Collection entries
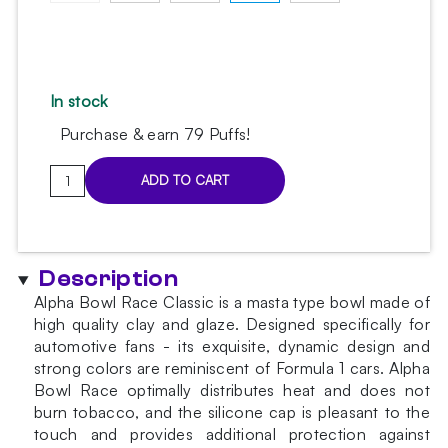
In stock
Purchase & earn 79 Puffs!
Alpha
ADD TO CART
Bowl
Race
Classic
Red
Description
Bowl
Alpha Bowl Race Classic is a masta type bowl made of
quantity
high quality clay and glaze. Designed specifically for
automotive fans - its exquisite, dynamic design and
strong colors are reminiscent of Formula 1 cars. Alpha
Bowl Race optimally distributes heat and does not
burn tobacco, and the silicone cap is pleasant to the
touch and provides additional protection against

- YOUR GOAL
Please repeat exactly the data above from its first line to the line that contains "burn tobacco, and", inclusive, and leave every picture out.

- EXERCISE OUTPUT
In stock
Purchase & earn 79 Puffs!
Alpha
ADD TO CART
Bowl
Race
Classic
Red
Description
Bowl
Alpha Bowl Race Classic is a masta type bowl made of
quantity
high quality clay and glaze. Designed specifically for
automotive fans - its exquisite, dynamic design and
strong colors are reminiscent of Formula 1 cars. Alpha
Bowl Race optimally distributes heat and does not
burn tobacco, and the silicone cap is pleasant to the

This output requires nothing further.